Jenny L. F. Andrus, MD
1. Self-care is key. Exercise and stress management are the most important aspects of your care. Try yoga, swimming or walking. Meditation and Mindfulness are proven stress reducers. Try to do something everyday that relieves your stress and gets you moving.
2. Mood disorders are common with FMS and failure to treat them often results in poor outcomes. Being referred to a psychologist who treats chronic pain patients can make a significant improvement in your pain.
3. The medications prescribed to treat FMS can be helpful, but they are not a cure. They also have the potential for side effects. We’ll consider them, as appropriate, but only when used in conjunction with life-style modifications will they likely be significantly beneficial.

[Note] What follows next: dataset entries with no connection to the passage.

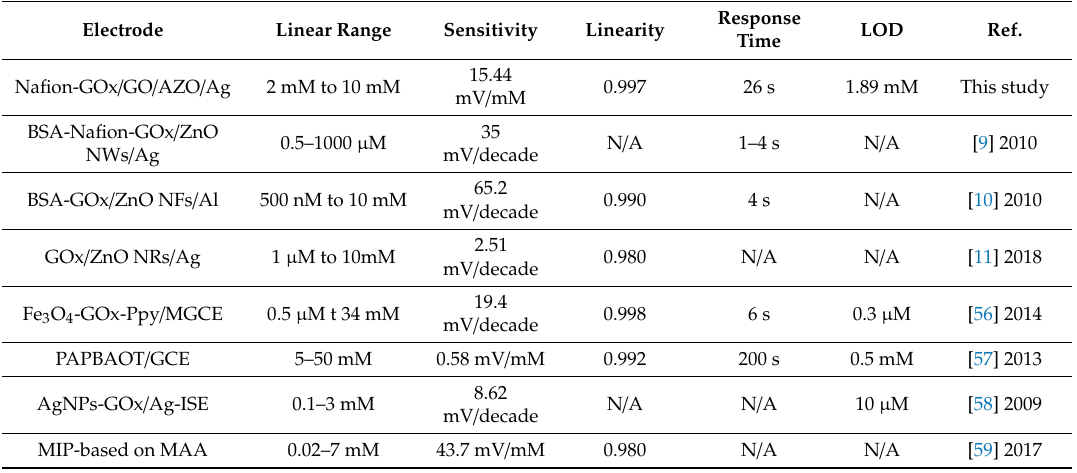
Table 4. Potentiometric glucose biosensors based on di ff erent electrodes [8–10,55–58]. Electrode Linear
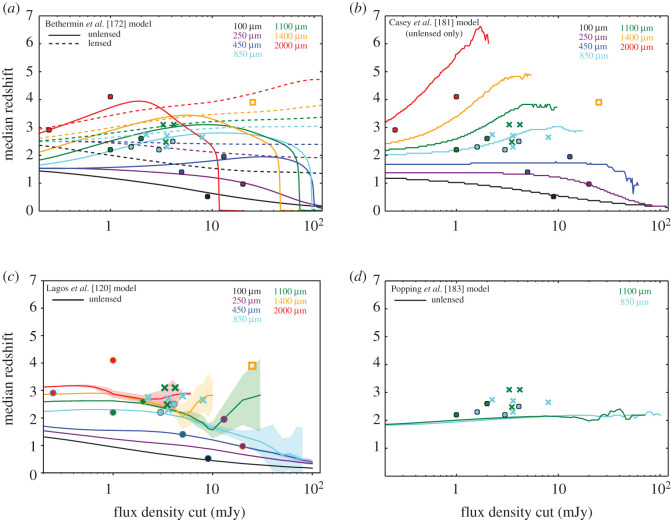
Median redshift of (sub-)millimetre selected galaxies as a function of flux density cut. The observational data are indicated by the filled circles (single dish) and crosses (interferometric follow-up) as listed in table 2. The open square indicates the interferometric follow-up of lensed SMGs from Strandet et al. [163]. We note that we chose not to include error bars for the observational points because the errors across the literature are not derived in the same consistent manner, and therefore are not comparable. The lines are the predictions from various semi-empirical (a,b) and semi-analytic (c,d) models. The observational constraints on such models are still sparse and limited by selection effects, but the current constraints on the median redshift from surveys with interferometric follow-up are broadly consistent with single-dish surveys within the uncertainties. (a) Model curves are from the empirical model of Béthermin et al. [172] and indicate unlensed (solid lines) and lensed (dashed lines) predictions. The predicted impact of strong lensing is evident in the figure and is due to the increased probability of lensing at high redshift. Figure adapted from Béthermin et al. [180]. (b) Model curves are from Casey et al. [181], using a simulation spanning 10 deg2 and assuming the Zavala et al. [182] description of the high-redshift infrared luminosity function. The model curves cut off when there are fewer than 50 sources in the simulated volume due to increasing noise in the curves. The difference between the Casey et al. [181] and Béthermin et al. [172] models demonstrates the uncertainty that still exists in the infrared luminosity function at high-redshift. (c) Model curves are from the semi-analytic shark model of Lagos et al. [120]. (d) Model curves are from the semi-analytic model of Popping et al. [183]. The semi-analytic models show very different results: both models show much weaker evolution of the median redshift with flux density cut. The model of Lagos et al. [120] does predict some evolution with selection wavelength, while that evolution is not seen for the Popping et al. [183] models for the two available wavelengths. The differences are possibly attributed to different modelling of dust emission in different codes.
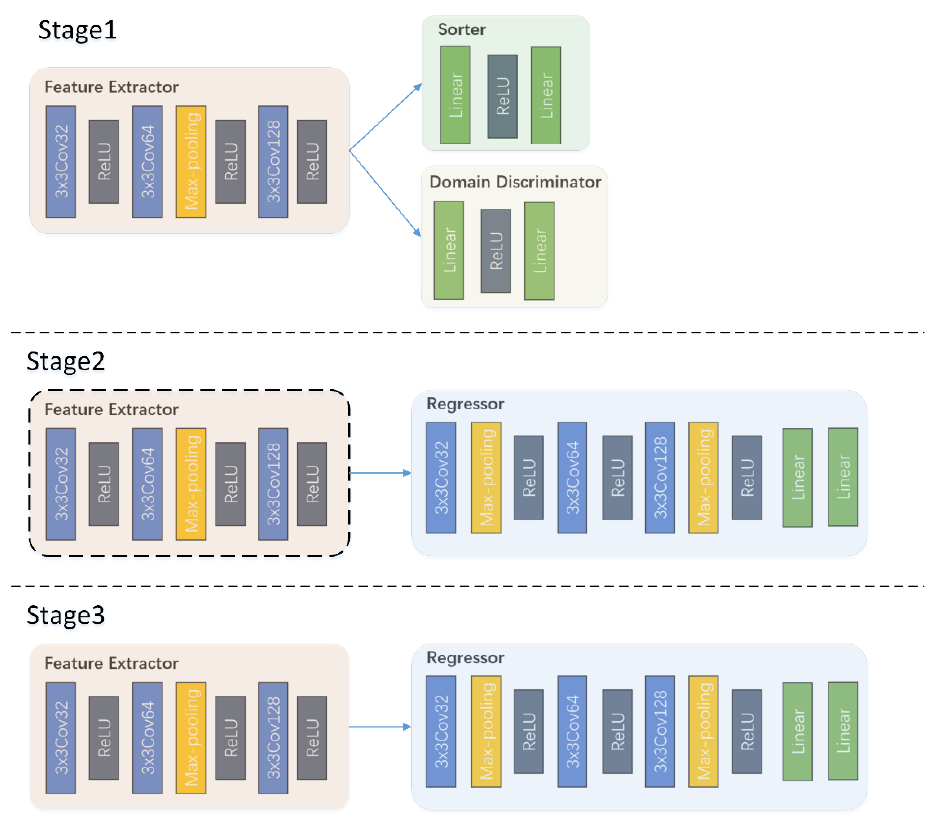
Figure 3. Network architecture.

4. Opiates (oxycontin, oxycodone or Percocet, to name a few) and benzodiazepines (like Valium or Xanax) are not a treatment option for Fibromyalgia. They do not help in the long term and are associated with unacceptable risks. Opiate use may even worsen your pain through further central sensitization, so their use isn’t recommended for FMS patients.
5. There are some “out of the box” treatments that can be explored. Some of these are alternative therapies, like acupuncture. There are different diets (usually anti-inflammatory) that may be helpful as well. Some medications, such as low dose naltrexone, may also be of help; however, there’s limited research on this. We can consider these, based on your response to self-care and your other health conditions.
6. This condition does affect most aspects of your life. It is, however, controllable and shouldn’t result in disability. The best treatments involve staying engaged in life and continuing to participate in events you find meaningful.